──────── RAW DATA ────────

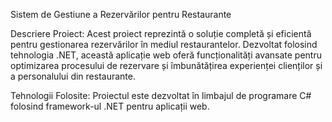 Sistem de Gestiune a Rezervărilor pentru Restaurante

Descriere Proiect:
Acest proiect reprezintă o soluție completă și eficientă pentru gestionarea rezervărilor în mediul restaurantelor. Dezvoltat folosind tehnologia .NET, această aplicație web oferă funcționalități avansate pentru optimizarea procesului de rezervare și îmbunătățirea experienței clienților și a personalului din restaurante.

Tehnologii Folosite:
Proiectul este dezvoltat în limbajul de programare C# folosind framework-ul .NET pentru aplicații web. 

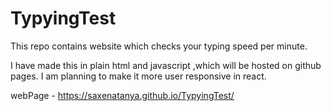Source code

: # TypyingTest
This repo contains website which checks your typing speed per minute.

I have made this in plain html and javascript ,which will be hosted on github pages. I am planning to make it more user responsive in react.

webPage - https://saxenatanya.github.io/TypyingTest/

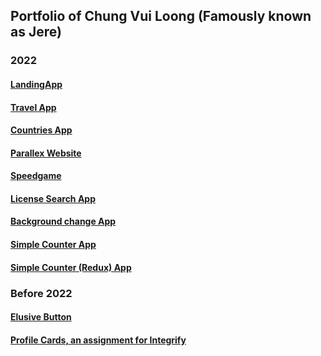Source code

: ## Portfolio of Chung Vui Loong (Famously known as Jere)

### 2022
#### <a href="https://lianatechnologylandingpage.vercel.app/">LandingApp</a>
#### <a href="https://mrjaytravelapp.netlify.app/">Travel App</a>
#### <a href="https://countries-basic.vercel.app">Countries App</a>
#### <a href="https://mrjay-portfolio.netlify.app">Parallex Website</a>
#### <a href="https://mrjay-speedgame.netlify.app">Speedgame</a>
#### <a href="https://license-search.netlify.app">License Search App</a>
#### <a href="https://bg-colour-picker-v2.netlify.app">Background change App</a>
#### <a href="https://mrjayssimplecounterapp.netlify.app/">Simple Counter App</a>
#### <a href="https://mrjayssimplecounterreduxapp.netlify.app/">Simple Counter (Redux) App</a>

### Before 2022
#### <a href="https://mrjay-elusive-button.netlify.app">Elusive Button</a>
#### <a href="https://mrjayintegrifyassignment.netlify.app/">Profile Cards, an assignment for Integrify</a>



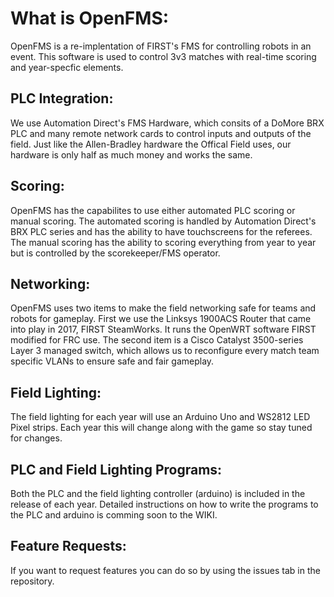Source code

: # What is OpenFMS:

OpenFMS is a re-implentation of FIRST's FMS for controlling robots in an event. This software is used to control 3v3 matches with real-time scoring and year-specfic elements. 



## PLC Integration:

We use Automation Direct's FMS Hardware, which consits of a DoMore BRX PLC and many remote network cards to control inputs and outputs of the field. Just like the Allen-Bradley hardware the Offical Field uses, our hardware is only half as much money and works the same.



## Scoring: 

OpenFMS has the capabilites to use either automated PLC scoring or manual scoring. The automated scoring  is handled by Automation Direct's BRX PLC series and has the ability to have touchscreens for the referees. The manual scoring has the ability to scoring everything from year to year but is controlled by the scorekeeper/FMS operator.



## Networking:

OpenFMS uses two items to make the field networking safe for teams and robots for gameplay. First we use the Linksys 1900ACS Router that came into play in 2017, FIRST SteamWorks. It runs the OpenWRT software FIRST modified for FRC use. The second item is a Cisco Catalyst 3500-series Layer 3 managed switch, which allows us to reconfigure every match team specific VLANs to ensure safe and fair gameplay.



## Field Lighting:

The field lighting for each year will use an Arduino Uno and WS2812 LED Pixel strips. Each year this will change along with the game so stay tuned for changes.


## PLC and Field Lighting Programs:

Both the PLC and the field lighting controller (arduino) is included in the release of each year. Detailed instructions on how to write the programs to the PLC and arduino is comming soon to the WIKI. 

## Feature Requests:

If you want to request features you can do so by using the issues tab in the repository.
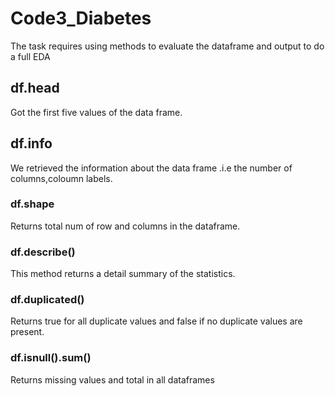 # Code3_Diabetes
The task requires using methods to evaluate the dataframe and output to do a full EDA

## df.head
Got the first five values of the data frame.

## df.info
We retrieved the information about the data frame .i.e the number of columns,coloumn labels.

### df.shape
 Returns total num of row and columns in the dataframe.

### df.describe()
This method returns a detail summary of the statistics.

### df.duplicated()
Returns true for all  duplicate values and false if no duplicate values are present.

### df.isnull().sum()
Returns missing values and total in all  dataframes

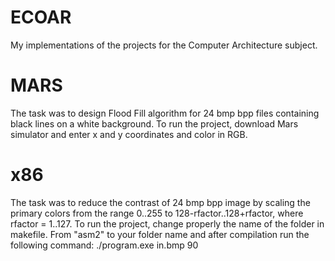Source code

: # ECOAR
My implementations of the projects for the Computer Architecture subject. 
# MARS
The task was to design Flood Fill algorithm for 24 bmp bpp files containing black lines on a white background. To run the project, download Mars simulator and enter x and y coordinates and color in RGB.
# x86
The task was to reduce the contrast of 24 bmp bpp image by scaling the primary colors from the range 0..255 to 128-rfactor..128+rfactor, where rfactor = 1..127. To run the project, change properly the name of the folder in makefile. From "asm2" to your folder name and after compilation run the following command:
./program.exe in.bmp 90

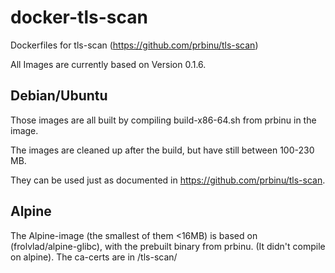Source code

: # docker-tls-scan
Dockerfiles for tls-scan (https://github.com/prbinu/tls-scan)

All Images are currently based on Version 0.1.6.

## Debian/Ubuntu

Those images are all built by compiling build-x86-64.sh from prbinu in the image.

The images are cleaned up after the build, but have still between 100-230 MB.

They can be used just as documented in https://github.com/prbinu/tls-scan.

## Alpine

The Alpine-image (the smallest of them <16MB) is based on (frolvlad/alpine-glibc), with the prebuilt binary from prbinu.
(It didn't compile on alpine). The ca-certs are in /tls-scan/


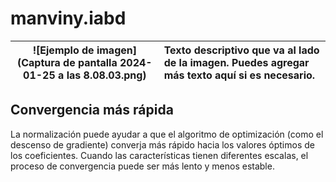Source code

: # manviny.iabd

| ![Ejemplo de imagen](Captura de pantalla 2024-01-25 a las 8.08.03.png) | Texto descriptivo que va al lado de la imagen. Puedes agregar más texto aquí si es necesario. |
|:---:|:---|
## Convergencia más rápida
La normalización puede ayudar a que el algoritmo de optimización (como el descenso de gradiente) converja más rápido hacia los valores óptimos de los coeficientes. Cuando las características tienen diferentes escalas, el proceso de convergencia puede ser más lento y menos estable.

────────

**EXERCISE INSTRUCTIONS**
Please change every "Source code" in the rows above to "Markup" and give all the rows again with nothing else altered. Leave the pictures out of your answer.

**WRITTEN SOLUTION**
 Sistem de Gestiune a Rezervărilor pentru Restaurante

Descriere Proiect:
Acest proiect reprezintă o soluție completă și eficientă pentru gestionarea rezervărilor în mediul restaurantelor. Dezvoltat folosind tehnologia .NET, această aplicație web oferă funcționalități avansate pentru optimizarea procesului de rezervare și îmbunătățirea experienței clienților și a personalului din restaurante.

Tehnologii Folosite:
Proiectul este dezvoltat în limbajul de programare C# folosind framework-ul .NET pentru aplicații web. 

Markup

: # TypyingTest
This repo contains website which checks your typing speed per minute.

I have made this in plain html and javascript ,which will be hosted on github pages. I am planning to make it more user responsive in react.

webPage - https://saxenatanya.github.io/TypyingTest/

Markup

: ## Portfolio of Chung Vui Loong (Famously known as Jere)

### 2022
#### <a href="https://lianatechnologylandingpage.vercel.app/">LandingApp</a>
#### <a href="https://mrjaytravelapp.netlify.app/">Travel App</a>
#### <a href="https://countries-basic.vercel.app">Countries App</a>
#### <a href="https://mrjay-portfolio.netlify.app">Parallex Website</a>
#### <a href="https://mrjay-speedgame.netlify.app">Speedgame</a>
#### <a href="https://license-search.netlify.app">License Search App</a>
#### <a href="https://bg-colour-picker-v2.netlify.app">Background change App</a>
#### <a href="https://mrjayssimplecounterapp.netlify.app/">Simple Counter App</a>
#### <a href="https://mrjayssimplecounterreduxapp.netlify.app/">Simple Counter (Redux) App</a>

### Before 2022
#### <a href="https://mrjay-elusive-button.netlify.app">Elusive Button</a>
#### <a href="https://mrjayintegrifyassignment.netlify.app/">Profile Cards, an assignment for Integrify</a>



Markup

: # What is OpenFMS:

OpenFMS is a re-implentation of FIRST's FMS for controlling robots in an event. This software is used to control 3v3 matches with real-time scoring and year-specfic elements. 



## PLC Integration:

We use Automation Direct's FMS Hardware, which consits of a DoMore BRX PLC and many remote network cards to control inputs and outputs of the field. Just like the Allen-Bradley hardware the Offical Field uses, our hardware is only half as much money and works the same.



## Scoring: 

OpenFMS has the capabilites to use either automated PLC scoring or manual scoring. The automated scoring  is handled by Automation Direct's BRX PLC series and has the ability to have touchscreens for the referees. The manual scoring has the ability to scoring everything from year to year but is controlled by the scorekeeper/FMS operator.



## Networking:

OpenFMS uses two items to make the field networking safe for teams and robots for gameplay. First we use the Linksys 1900ACS Router that came into play in 2017, FIRST SteamWorks. It runs the OpenWRT software FIRST modified for FRC use. The second item is a Cisco Catalyst 3500-series Layer 3 managed switch, which allows us to reconfigure every match team specific VLANs to ensure safe and fair gameplay.



## Field Lighting:

The field lighting for each year will use an Arduino Uno and WS2812 LED Pixel strips. Each year this will change along with the game so stay tuned for changes.


## PLC and Field Lighting Programs:

Both the PLC and the field lighting controller (arduino) is included in the release of each year. Detailed instructions on how to write the programs to the PLC and arduino is comming soon to the WIKI. 

## Feature Requests:

If you want to request features you can do so by using the issues tab in the repository.
 # Code3_Diabetes
The task requires using methods to evaluate the dataframe and output to do a full EDA

## df.head
Got the first five values of the data frame.

## df.info
We retrieved the information about the data frame .i.e the number of columns,coloumn labels.

### df.shape
 Returns total num of row and columns in the dataframe.

### df.describe()
This method returns a detail summary of the statistics.

### df.duplicated()
Returns true for all  duplicate values and false if no duplicate values are present.

### df.isnull().sum()
Returns missing values and total in all  dataframes

Markup

: # ECOAR
My implementations of the projects for the Computer Architecture subject. 
# MARS
The task was to design Flood Fill algorithm for 24 bmp bpp files containing black lines on a white background. To run the project, download Mars simulator and enter x and y coordinates and color in RGB.
# x86
The task was to reduce the contrast of 24 bmp bpp image by scaling the primary colors from the range 0..255 to 128-rfactor..128+rfactor, where rfactor = 1..127. To run the project, change properly the name of the folder in makefile. From "asm2" to your folder name and after compilation run the following command:
./program.exe in.bmp 90

Markup

: # docker-tls-scan
Dockerfiles for tls-scan (https://github.com/prbinu/tls-scan)

All Images are currently based on Version 0.1.6.

## Debian/Ubuntu

Those images are all built by compiling build-x86-64.sh from prbinu in the image.

The images are cleaned up after the build, but have still between 100-230 MB.

They can be used just as documented in https://github.com/prbinu/tls-scan.

## Alpine

The Alpine-image (the smallest of them <16MB) is based on (frolvlad/alpine-glibc), with the prebuilt binary from prbinu.
(It didn't compile on alpine). The ca-certs are in /tls-scan/


Markup

: # manviny.iabd

| ![Ejemplo de imagen](Captura de pantalla 2024-01-25 a las 8.08.03.png) | Texto descriptivo que va al lado de la imagen. Puedes agregar más texto aquí si es necesario. |
|:---:|:---|
## Convergencia más rápida
La normalización puede ayudar a que el algoritmo de optimización (como el descenso de gradiente) converja más rápido hacia los valores óptimos de los coeficientes. Cuando las características tienen diferentes escalas, el proceso de convergencia puede ser más lento y menos estable.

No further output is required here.